Selon le professeur Jean-Claude Bernatchez, un spécialiste des relations de travail, les travailleurs ont dû se résigner à voter contre l'offre pour protéger leur emploi et leurs revenus pour les 10 prochains mois.

«Je crois que la sous-traitance doit être réservée à des activités très spécialisées et occasionnelles. La production ne doit pas être sous-traitée, sinon, ça crée de la précarité, de l’insatisfaction et ce n’est pas porteur à long terme», a analysé M. Bernatchez.

Poursuite

Dans le protocole de retour au travail, il est spécifié que la direction s’engage à ne pas intenter de poursuite pour des bris survenus durant le conflit, mais elle ne renonce pas à la poursuite de 19 millions de dollars concernant des bris déclarés avant le début du lock-out.

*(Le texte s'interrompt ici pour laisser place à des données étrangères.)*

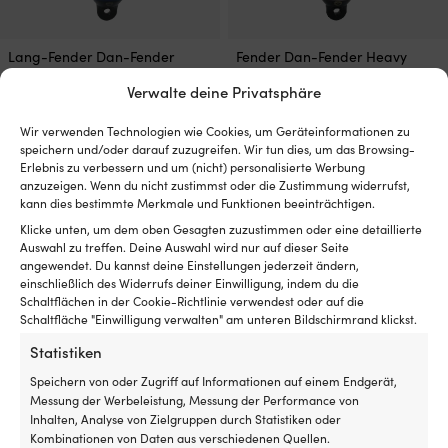
Lang-Fender Dan-Fender
Fender Dan-Fender Heavy
Heavy Duty 822, 63.5 cm, Ø20
Duty 1035, 94 cm, Ø25 cm, weiß
Verwalte deine Privatsphäre
cm, marineblau mit schwarzem
mit schwarzer Spitze
Top
2 VORRÄTIG (KANN
Wir verwenden Technologien wie Cookies, um Geräteinformationen zu
3 VORRÄTIG (KANN
NACHBESTELLT WERDEN)
speichern und/oder darauf zuzugreifen. Wir tun dies, um das Browsing-
109,99
€
NACHBESTELLT WERDEN)
Erlebnis zu verbessern und um (nicht) personalisierte Werbung
69,99
€
MwSt. inkl.
anzuzeigen. Wenn du nicht zustimmst oder die Zustimmung widerrufst,
MwSt. inkl.
kann dies bestimmte Merkmale und Funktionen beeinträchtigen.
Klicke unten, um dem oben Gesagten zuzustimmen oder eine detaillierte
Auswahl zu treffen. Deine Auswahl wird nur auf dieser Seite
angewendet. Du kannst deine Einstellungen jederzeit ändern,
einschließlich des Widerrufs deiner Einwilligung, indem du die
Schaltflächen in der Cookie-Richtlinie verwendest oder auf die
Schaltfläche "Einwilligung verwalten" am unteren Bildschirmrand klickst.
Statistiken
Speichern von oder Zugriff auf Informationen auf einem Endgerät,
Messung der Werbeleistung, Messung der Performance von
Inhalten, Analyse von Zielgruppen durch Statistiken oder
Kombinationen von Daten aus verschiedenen Quellen.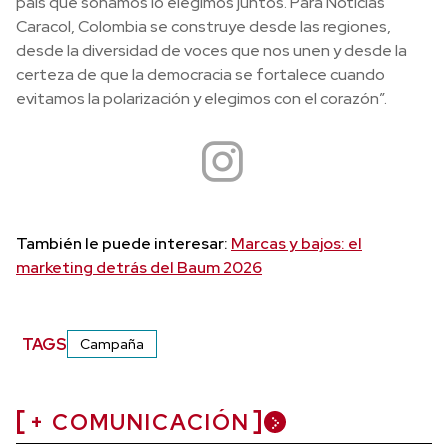
país que soñamos lo elegimos juntos. Para Noticias
Caracol, Colombia se construye desde las regiones,
desde la diversidad de voces que nos unen y desde la
certeza de que la democracia se fortalece cuando
evitamos la polarización y elegimos con el corazón”.
También le puede interesar:
Marcas y bajos: el
marketing detrás del Baum 2026
TAGS
Campaña
+ COMUNICACIÓN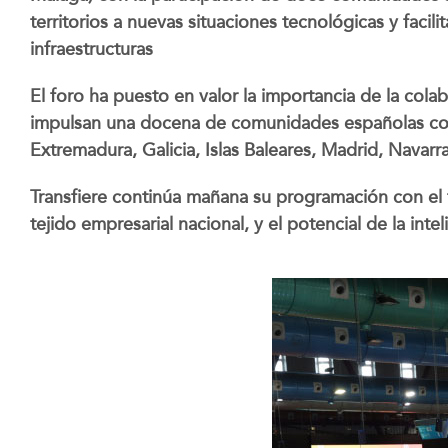
territorios a nuevas situaciones tecnológicas y faci
infraestructuras
El foro ha puesto en valor la importancia de la colab
impulsan una docena de comunidades españolas como
Extremadura, Galicia, Islas Baleares, Madrid, Navarr
Transfiere continúa mañana su programación con el
tejido empresarial nacional, y el potencial de la inteli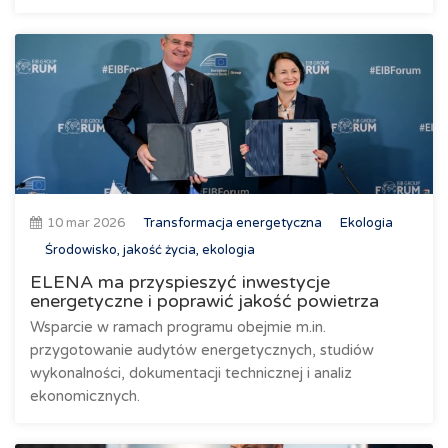
10 mar 2026
Transformacja energetyczna
Ekologia
Środowisko, jakość życia, ekologia
ELENA ma przyspieszyć inwestycje
energetyczne i poprawić jakość powietrza
Wsparcie w ramach programu obejmie m.in.
przygotowanie audytów energetycznych, studiów
wykonalności, dokumentacji technicznej i analiz
ekonomicznych.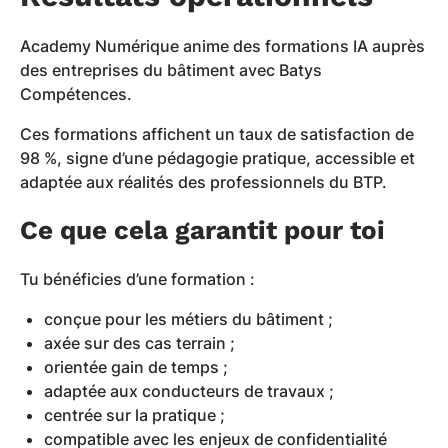
Academy Numérique anime des formations IA auprès
des entreprises du bâtiment avec Batys
Compétences.
Ces formations affichent un taux de satisfaction de
98 %, signe d’une pédagogie pratique, accessible et
adaptée aux réalités des professionnels du BTP.
Ce que cela garantit pour toi
Tu bénéficies d’une formation :
conçue pour les métiers du bâtiment ;
axée sur des cas terrain ;
orientée gain de temps ;
adaptée aux conducteurs de travaux ;
centrée sur la pratique ;
compatible avec les enjeux de confidentialité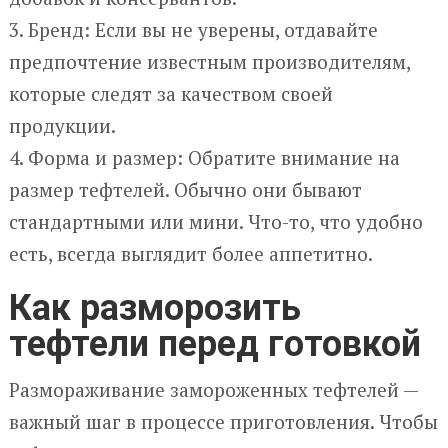
3. Бренд: Если вы не уверены, отдавайте
предпочтение известным производителям,
которые следят за качеством своей
продукции.
4. Форма и размер: Обратите внимание на
размер тефтелей. Обычно они бывают
стандартными или мини. Что-то, что удобно
есть, всегда выглядит более аппетитно.
Как разморозить
тефтели перед готовкой
Размораживание замороженных тефтелей —
важный шаг в процессе приготовления. Чтобы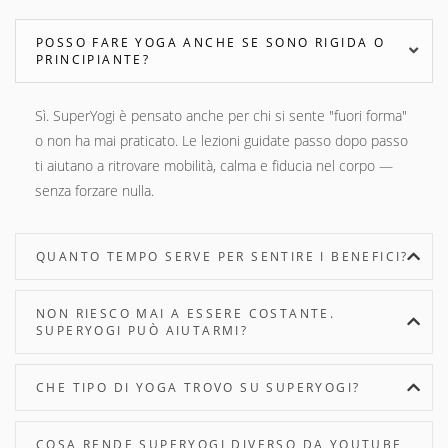
POSSO FARE YOGA ANCHE SE SONO RIGIDA O
PRINCIPIANTE?
Sì. SuperYogi è pensato anche per chi si sente "fuori forma"
o non ha mai praticato. Le lezioni guidate passo dopo passo
ti aiutano a ritrovare mobilità, calma e fiducia nel corpo —
senza forzare nulla.
QUANTO TEMPO SERVE PER SENTIRE I BENEFICI?
NON RIESCO MAI A ESSERE COSTANTE.
SUPERYOGI PUÒ AIUTARMI?
CHE TIPO DI YOGA TROVO SU SUPERYOGI?
COSA RENDE SUPERYOGI DIVERSO DA YOUTUBE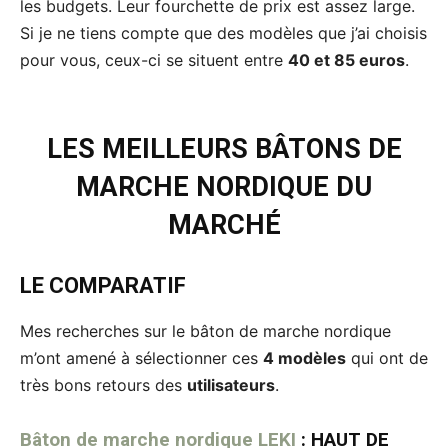
les budgets. Leur fourchette de prix est assez large.
Si je ne tiens compte que des modèles que j’ai choisis
pour vous, ceux-ci se situent entre
40 et 85 euros
.
LES MEILLEURS BÂTONS DE
MARCHE NORDIQUE DU
MARCHÉ
LE COMPARATIF
Mes recherches sur le bâton de marche nordique
m’ont amené à sélectionner ces
4 modèles
qui ont de
très bons retours des
utilisateurs
.
Bâton de marche nordique LEKI
: HAUT DE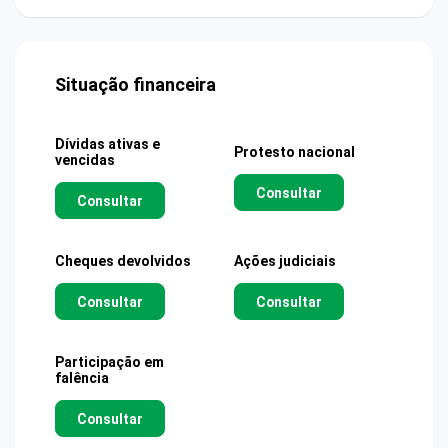
Situação financeira
Dívidas ativas e
Protesto nacional
vencidas
Consultar
Consultar
Cheques devolvidos
Ações judiciais
Consultar
Consultar
Participação em
falência
Consultar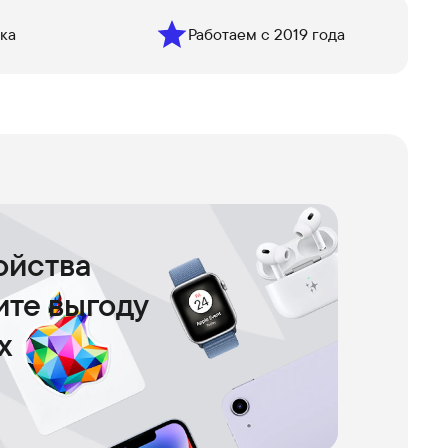
ка
Работаем с 2019 года
ойства
чите выгоду
х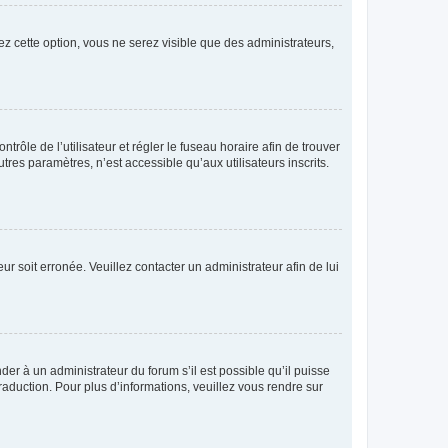
ez cette option, vous ne serez visible que des administrateurs,
ntrôle de l’utilisateur et régler le fuseau horaire afin de trouver
es paramètres, n’est accessible qu’aux utilisateurs inscrits.
ur soit erronée. Veuillez contacter un administrateur afin de lui
der à un administrateur du forum s’il est possible qu’il puisse
raduction. Pour plus d’informations, veuillez vous rendre sur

Cette poursuite avait été déposée contre le syndicat des Métallos. La direction d’ABI accuse les employés d’avoir retardé la production et d’avoir utilisé de mauvaises méthodes de travail qui visaient à retarder la production.

Cela aurait causé des bris de matériel qui demeurent inexpliqués.

Une paix syndicale

ABI demandait aussi à ses employés de porter les vêtements de protections habituels, sans marque à l’effigie du syndicat ou qui réfère au conflit de travail ou aux activités syndicales.

Dès la ratification d’une éventuelle entente, les syndiqués devraient également mettre fin aux moyens de pression et retirer du site de l'usine tout équipement, comme les roulottes et les abris, utilisé lors du conflit.

Le syndicat entend déposer sous peu une contre-offre.

«Deux possibilités. Ou ça conduira tout le monde vers une stratégie de négociation raisonnée avec un échange proactif, ou la distance restera intacte et on s’en va vers une fermeture temporaire de la totalité des cuves. Cela dit, je ne pense pas que la fermeture permanente peut être envisagée. Cette usine-là a beaucoup trop de valeur pour Alcoa pour être fermée de la sorte», estime M. Bernatchez.